What is entropy?

23 Sep 2017, 07:43 • theory, entropy

Intuitively, entropy is the measure of in how many states a system can be. But how can we arrive from this intuition at \( H(X)= -\sum_i p_i \log p_i \)?

Consider an alphabet \(\{\alpha_1,\dots,\alpha_m\}\) and imagine we want to create a sequence with \(k_i\) occurrences of \(\alpha_i\). The length of the sequence is \(n=\sum_{i=1}^m k_i\). The number of all possible sequences formed this way is given by the multinomial coefficient:

\[ {{n} \choose {k_1,\dots,k_m}} = \frac{n!}{k_1! \dots k_m!} \]
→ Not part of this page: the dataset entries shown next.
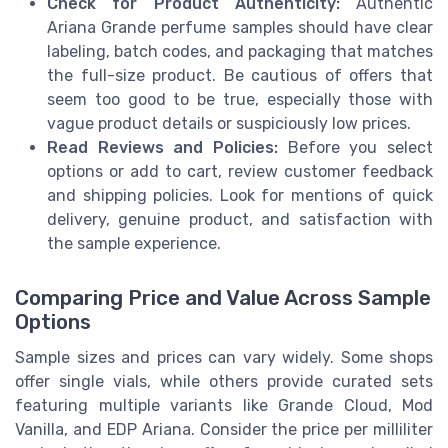
Check for Product Authenticity:
Authentic
Ariana Grande perfume samples should have clear
labeling, batch codes, and packaging that matches
the full-size product. Be cautious of offers that
seem too good to be true, especially those with
vague product details or suspiciously low prices.
Read Reviews and Policies:
Before you select
options or add to cart, review customer feedback
and shipping policies. Look for mentions of quick
delivery, genuine product, and satisfaction with
the sample experience.
Comparing Price and Value Across Sample
Options
Sample sizes and prices can vary widely. Some shops
offer single vials, while others provide curated sets
featuring multiple variants like Grande Cloud, Mod
Vanilla, and EDP Ariana. Consider the price per milliliter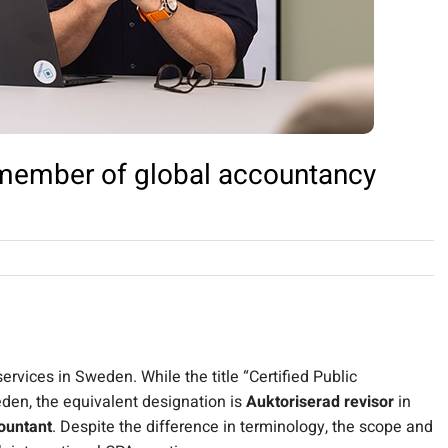
ember of global accountancy
rvices in Sweden. While the title “Certified Public
den, the equivalent designation is
Auktoriserad revisor
in
ountant
.
Despite the difference in terminology, the scope and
However, we want our measure not to depend on \(n\) so we'll take the nth root of the multinomial coefficient. You can think of it as something like the geometric mean:

\[ \sqrt[\leftroot{4}n]{\frac{n!}{k_1! \dots k_m!}} \]

Note that this expression is multiplicative, but entropy is defined as an additive quantity. To convert a multiplicative quantity into an additive one, we can take its logarithm:

\[ \log \left(\frac{n!}{k_1! \dots k_m!}\right)^{\frac{1}{n}} = \frac{\log n! - \log k_1! - \dots - \log k_m!}{n} = \frac{\log n! - \sum_i \log k_i!}{n} \]
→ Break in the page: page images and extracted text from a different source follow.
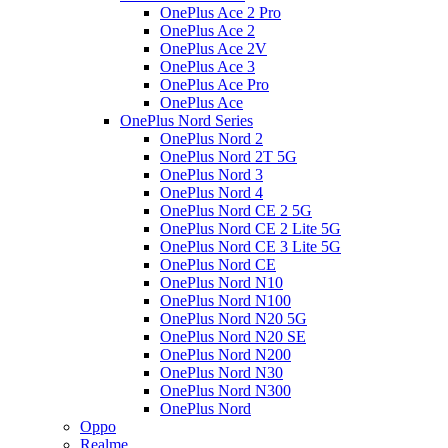
OnePlus Ace 2 Pro
OnePlus Ace 2
OnePlus Ace 2V
OnePlus Ace 3
OnePlus Ace Pro
OnePlus Ace
OnePlus Nord Series
OnePlus Nord 2
OnePlus Nord 2T 5G
OnePlus Nord 3
OnePlus Nord 4
OnePlus Nord CE 2 5G
OnePlus Nord CE 2 Lite 5G
OnePlus Nord CE 3 Lite 5G
OnePlus Nord CE
OnePlus Nord N10
OnePlus Nord N100
OnePlus Nord N20 5G
OnePlus Nord N20 SE
OnePlus Nord N200
OnePlus Nord N30
OnePlus Nord N300
OnePlus Nord
Oppo
Realme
At this point we can use Stirling’s formula (\(\log n! \approx n \log n - n\)) to simplify the fraction:

\[ \frac{\log n! - \sum_i \log k_i!}{n} \approx \frac{n \log n - n - \sum_i k_i \log k_i + \sum_i k_i}{n} \]


\[ \begin{array}{ll} H(X) & = \log n - \sum_i \frac{k_i \log k_i}{n} = -\left( \sum_i \frac{k_i}{n} \log k_i - \sum_i \frac{k_i}{n} \log n \right) = -\sum_i \frac{k_i}{n} \log \frac{k_i}{n} \\ & = -\sum_i p_i \log p_i \\ \end{array} \]

Note that \(H(X)\) depends merely on \(p_i=\frac{k_i}{n}\).